The measurements made at LST3 for the closest distances provided values around 12 kΩ·m, which were well below the maximum resistivity limit of the instrument. Nevertheless, there were several cases in which the measurement could not be done. This led us to the conclusion that the terrain at LST3 exhibits shallow obstacles providing current cuts that make short range readings difficult or impossible to obtain. The nature of these obstacles could not be clarified with the available GTS surveys, but despite the difficulties a layer of low resistivity, around 1.5 kΩ·m, was found when measurements with large interelectrode distances were made. So, if electrode separation is increased and the measurement corresponds to depths where the conductivity is greater, current lines flow through this area and the reading becomes feasible.

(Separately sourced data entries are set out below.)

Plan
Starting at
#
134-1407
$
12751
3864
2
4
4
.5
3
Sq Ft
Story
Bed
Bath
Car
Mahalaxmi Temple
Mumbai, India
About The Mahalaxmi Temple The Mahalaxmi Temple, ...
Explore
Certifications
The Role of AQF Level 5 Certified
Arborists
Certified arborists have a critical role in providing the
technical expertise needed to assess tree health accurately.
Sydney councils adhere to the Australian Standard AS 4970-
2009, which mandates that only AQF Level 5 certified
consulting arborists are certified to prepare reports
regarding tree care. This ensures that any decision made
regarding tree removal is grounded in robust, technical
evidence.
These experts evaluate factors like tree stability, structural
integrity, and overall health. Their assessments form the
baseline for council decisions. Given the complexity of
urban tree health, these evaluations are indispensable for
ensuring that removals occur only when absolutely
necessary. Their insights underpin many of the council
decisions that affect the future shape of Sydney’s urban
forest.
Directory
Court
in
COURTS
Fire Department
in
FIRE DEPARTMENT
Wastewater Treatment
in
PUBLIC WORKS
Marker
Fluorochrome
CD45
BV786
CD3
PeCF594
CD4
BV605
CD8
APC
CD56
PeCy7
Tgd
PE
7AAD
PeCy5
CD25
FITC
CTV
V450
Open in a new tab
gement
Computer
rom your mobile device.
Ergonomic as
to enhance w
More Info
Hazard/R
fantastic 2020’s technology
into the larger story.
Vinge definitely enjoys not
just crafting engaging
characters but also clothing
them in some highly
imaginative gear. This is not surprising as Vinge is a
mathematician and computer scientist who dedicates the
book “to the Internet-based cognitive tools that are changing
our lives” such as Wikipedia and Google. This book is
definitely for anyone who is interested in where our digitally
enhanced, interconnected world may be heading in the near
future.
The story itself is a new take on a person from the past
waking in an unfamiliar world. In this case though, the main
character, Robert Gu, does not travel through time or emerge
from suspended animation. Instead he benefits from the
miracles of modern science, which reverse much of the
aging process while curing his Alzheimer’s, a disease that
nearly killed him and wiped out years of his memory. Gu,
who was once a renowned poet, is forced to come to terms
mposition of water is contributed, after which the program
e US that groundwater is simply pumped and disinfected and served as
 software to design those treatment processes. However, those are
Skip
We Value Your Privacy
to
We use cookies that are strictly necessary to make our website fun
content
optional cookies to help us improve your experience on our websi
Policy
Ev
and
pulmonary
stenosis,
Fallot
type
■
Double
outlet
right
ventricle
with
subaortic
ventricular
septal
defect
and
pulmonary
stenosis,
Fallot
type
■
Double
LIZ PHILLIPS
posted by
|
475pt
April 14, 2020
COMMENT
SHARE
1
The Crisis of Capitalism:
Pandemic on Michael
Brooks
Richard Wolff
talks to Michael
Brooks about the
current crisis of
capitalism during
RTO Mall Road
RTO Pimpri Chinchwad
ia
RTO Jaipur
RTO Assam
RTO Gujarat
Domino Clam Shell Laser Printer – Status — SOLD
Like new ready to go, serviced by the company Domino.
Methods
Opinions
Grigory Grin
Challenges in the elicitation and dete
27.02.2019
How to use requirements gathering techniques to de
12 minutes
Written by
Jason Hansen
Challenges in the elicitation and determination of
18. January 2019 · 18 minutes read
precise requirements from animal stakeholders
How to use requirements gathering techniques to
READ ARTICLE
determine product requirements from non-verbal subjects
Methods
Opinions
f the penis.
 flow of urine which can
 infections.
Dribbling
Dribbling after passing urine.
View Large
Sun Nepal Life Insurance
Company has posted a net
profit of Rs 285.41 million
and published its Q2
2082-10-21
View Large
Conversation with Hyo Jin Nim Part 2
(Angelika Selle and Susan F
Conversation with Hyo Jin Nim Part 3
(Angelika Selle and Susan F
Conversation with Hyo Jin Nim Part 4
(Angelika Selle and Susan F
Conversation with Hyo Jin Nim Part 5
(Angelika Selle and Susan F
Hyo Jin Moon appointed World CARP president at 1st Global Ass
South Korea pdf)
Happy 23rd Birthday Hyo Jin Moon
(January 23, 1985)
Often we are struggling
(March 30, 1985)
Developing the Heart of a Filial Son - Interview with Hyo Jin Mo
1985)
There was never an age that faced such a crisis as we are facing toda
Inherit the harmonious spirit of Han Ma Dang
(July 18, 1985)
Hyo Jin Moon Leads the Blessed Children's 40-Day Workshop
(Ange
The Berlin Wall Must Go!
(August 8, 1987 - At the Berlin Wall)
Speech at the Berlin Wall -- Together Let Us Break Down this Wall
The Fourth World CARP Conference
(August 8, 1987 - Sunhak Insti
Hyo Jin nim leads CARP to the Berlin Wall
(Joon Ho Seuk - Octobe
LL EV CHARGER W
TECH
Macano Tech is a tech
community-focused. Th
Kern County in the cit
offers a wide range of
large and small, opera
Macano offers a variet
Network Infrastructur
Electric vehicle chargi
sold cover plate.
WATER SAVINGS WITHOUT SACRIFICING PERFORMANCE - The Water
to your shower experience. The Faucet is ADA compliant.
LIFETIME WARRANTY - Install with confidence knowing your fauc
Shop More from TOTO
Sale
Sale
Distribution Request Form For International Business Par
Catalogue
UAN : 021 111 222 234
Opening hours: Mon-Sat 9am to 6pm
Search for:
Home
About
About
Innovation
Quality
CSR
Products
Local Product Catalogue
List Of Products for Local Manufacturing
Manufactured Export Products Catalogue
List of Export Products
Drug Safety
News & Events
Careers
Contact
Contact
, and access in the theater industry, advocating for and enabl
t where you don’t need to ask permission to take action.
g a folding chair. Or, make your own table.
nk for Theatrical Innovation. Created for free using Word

According to the simulations, we can also confirm that the main responsible for the low resistivity found at high depths could be the layer of volcanic agglomerates of slag and gravel located at depths around 8 m and below. The value of soil resistivity is determined by the properties of the terrain components: rock type or nature, the amount of salts dissolved, the water content, the compactness… Moreover, available literature on electrical resistivities of similar materials exhibited large discrepancies among the authors and could not provide us reliable data. Nevertheless, the orders of magnitude of resistivities found in this work are compatible with the wide margins reported in references [22] [23] [24] and [26], although they are not in agreement with the data provided in [21] and [25].

5. Conclusions

This work has presented a study of the electrical behavior of the terrain at El Roque de los Muchachos Observatory, which covers six different places located within an area centered at coordinates 28˚45'42.9"N, 17˚53'28.5"W and with an extension around 250 m × 275 m. This study has revealed a significant variability of the terrain not only in terms of the average apparent resistivity but also in the own layer structures.

While five of the studied places showed a behavior compatible with a single layer structure up to depths of around 10 m, the sixth one, the LST3 site, exhibited a dramatically different behavior. The soil at LST3 contained materials in the shallow layers with significantly higher resistivities, and it was considerably difficult to find places for the pikes that provided stable readings.

FEM simulations could provide an insight on the correlation between materials found in the GTS surveys and the measured resistivities. The four-layer model used for LST3 was found to accurately predict the measured resistivities while keeping a reasonable compatibility with the available surveys. The simulations confirm resistivity values ranging between 15 and 20 kΩ·m for the fractured basalt layers found at El Roque, with lower values for deeper layers (<2 kΩ·m).

We believe that this information might help to efficiently optimize the future ground structures for the telescopes under construction at ORM or other similar sites with soils of volcanic nature.


This work has been funded by the Spanish Ministry of Science and Innovation, thru the research project FPA2017-82729-C6-4-R.

Conflicts of Interest

The authors declare no conflicts of interest regarding the publication of this paper.